On the surface it reminds me of the chorus’s speech in Oedipus in Colonus:
μὴ φῦναι τὸν ἅπαντα νι-
κᾷ λόγον· τὸ δ᾽, ἐπεὶ φανῇ,
βῆναι κεῖθεν ὅθεν περ ἥ-
κει πολὺ δεύτερον ὡς τάχιστα.
“Not to be born is, beyond all estimation, best; but when a man has seen the light of day, this is next best by far, that with utmost speed he should go back from where he came.” (1224-7, Jebb’s translation because I don’t trust my own any more.)
But surely it is not al-Ma’arri’s childhood suffering he is bemoaning in these lines, but his mortality, his human mortality. Surely that’s what underlies the surface complaint?
The Arabic text needs to be checked because it has been widely known as: هذا ما جَنَاهُ أبي عليَّ وَمَا جَنَيتُ عَلَى أَحَدِ
My translation:
The crime my father dealt me, a crime I dealt none.
I believe it’s important to keep the wordplay on جنى
Thanks for the challenge. My suggestion:
This that my father reaped on me,
I did not reap on another.
Or perhaps better:
This my father reaped on me
I reaped upon no other
Perhaps:
This—my life—my father’s sin
No crime the like did I to any
This life of mine
My father’s crime
To none was I so cruel
I can translate to spanish
My father inflicted this upon me, but I inflicted it upon no-one
My father inflicted this upon me, but I have not inflicted it upon anyone else
This wrong my father did to me but which I did to no-one.

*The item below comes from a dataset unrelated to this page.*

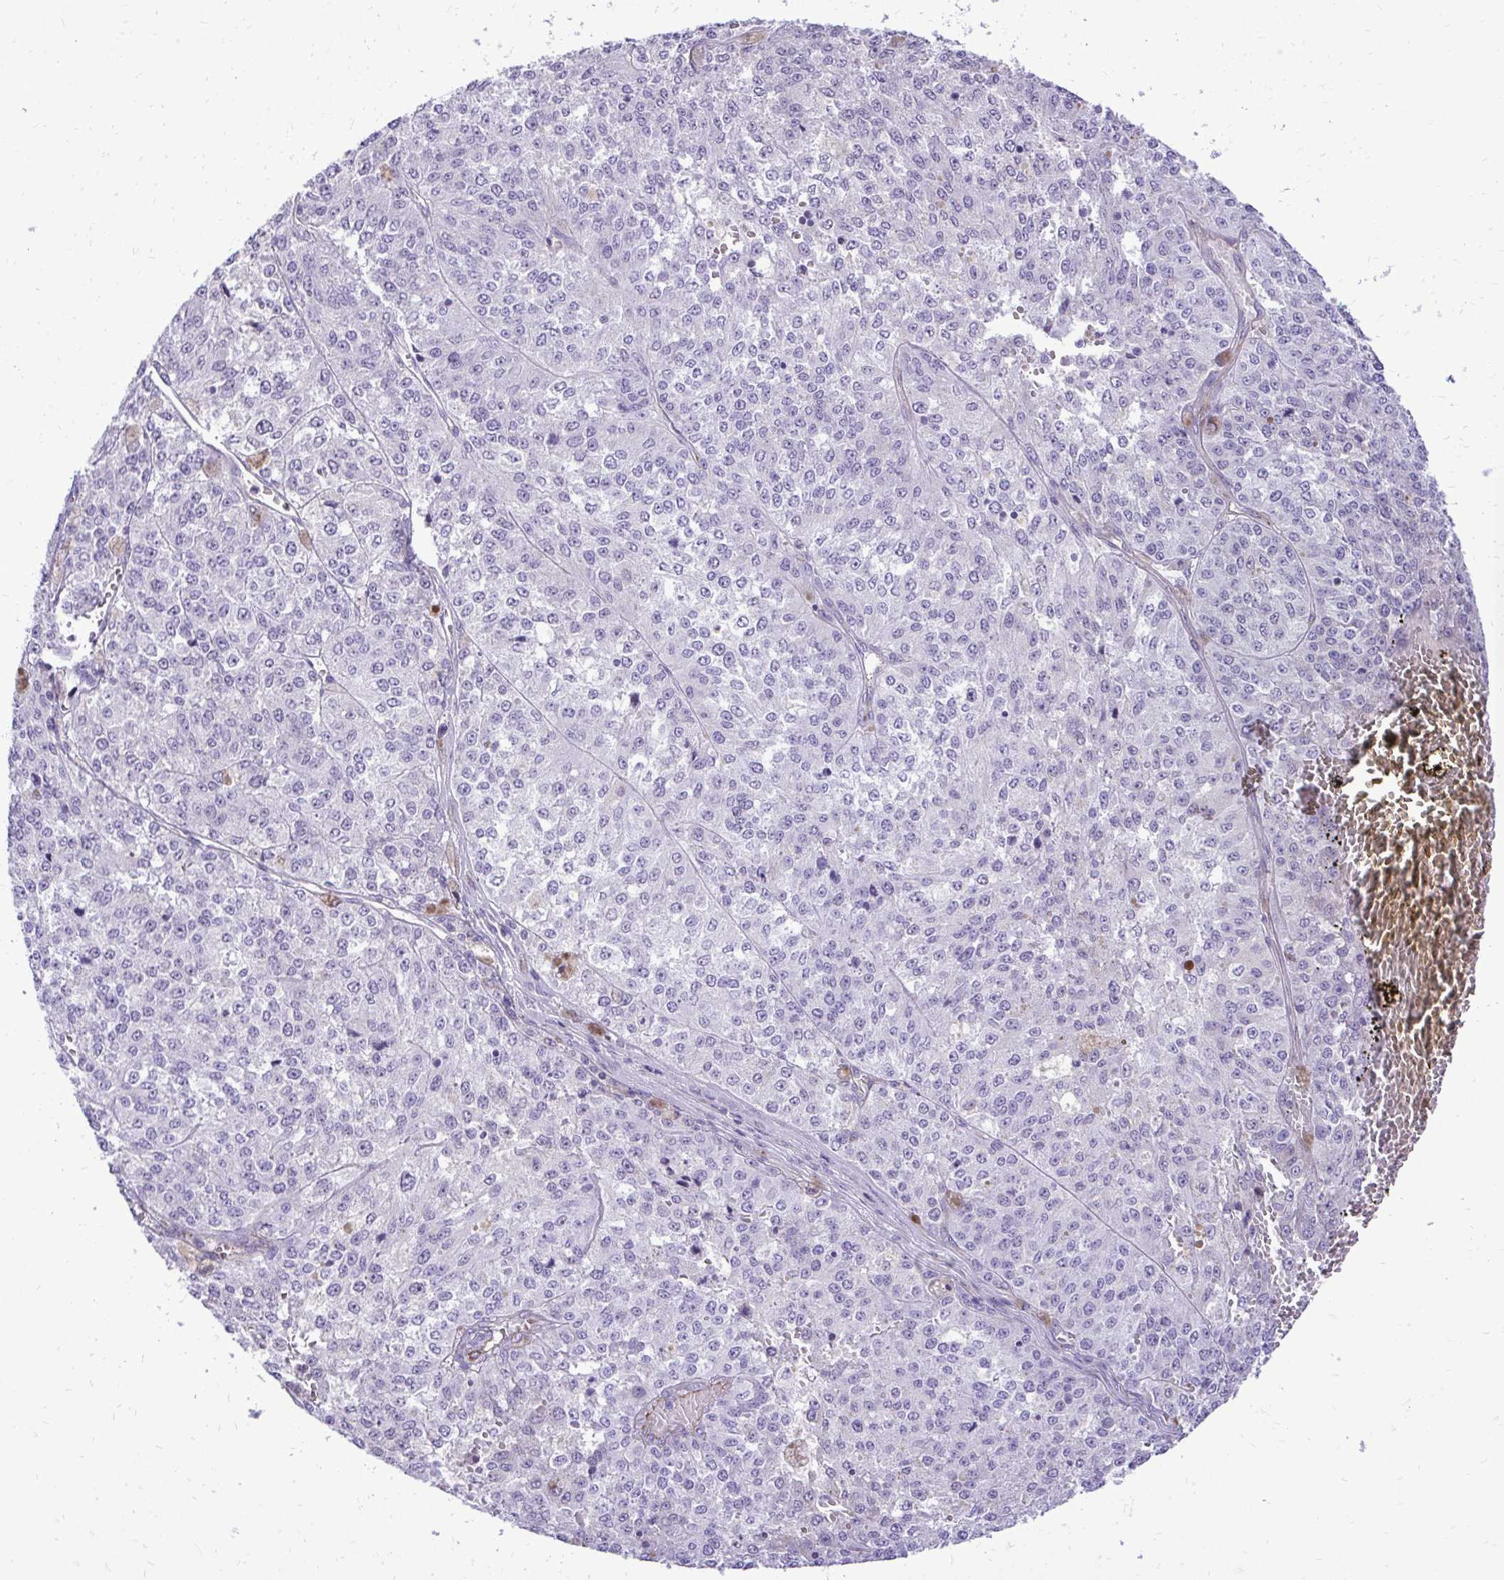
{"staining": {"intensity": "negative", "quantity": "none", "location": "none"}, "tissue": "melanoma", "cell_type": "Tumor cells", "image_type": "cancer", "snomed": [{"axis": "morphology", "description": "Malignant melanoma, Metastatic site"}, {"axis": "topography", "description": "Lymph node"}], "caption": "Melanoma was stained to show a protein in brown. There is no significant staining in tumor cells. (IHC, brightfield microscopy, high magnification).", "gene": "PELI3", "patient": {"sex": "female", "age": 64}}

A silly one…I can’t stop writing these!
A life of pain
For that, dad, thanks!
No son had I
To say, Life stanks!
Keep them coming!
What about:
By this, my father me wronged,
But never did I anyone wrong.
This is my father’s crime against me; I have done nothing to anybody.
(It’s so hard to resist the urge to comment and vacillate and go full-on philologist about the choices one has made or not made, especially having seen a couple of great entries on Twitter! Taking a deep breath…)
No reason not to go full-on philologist!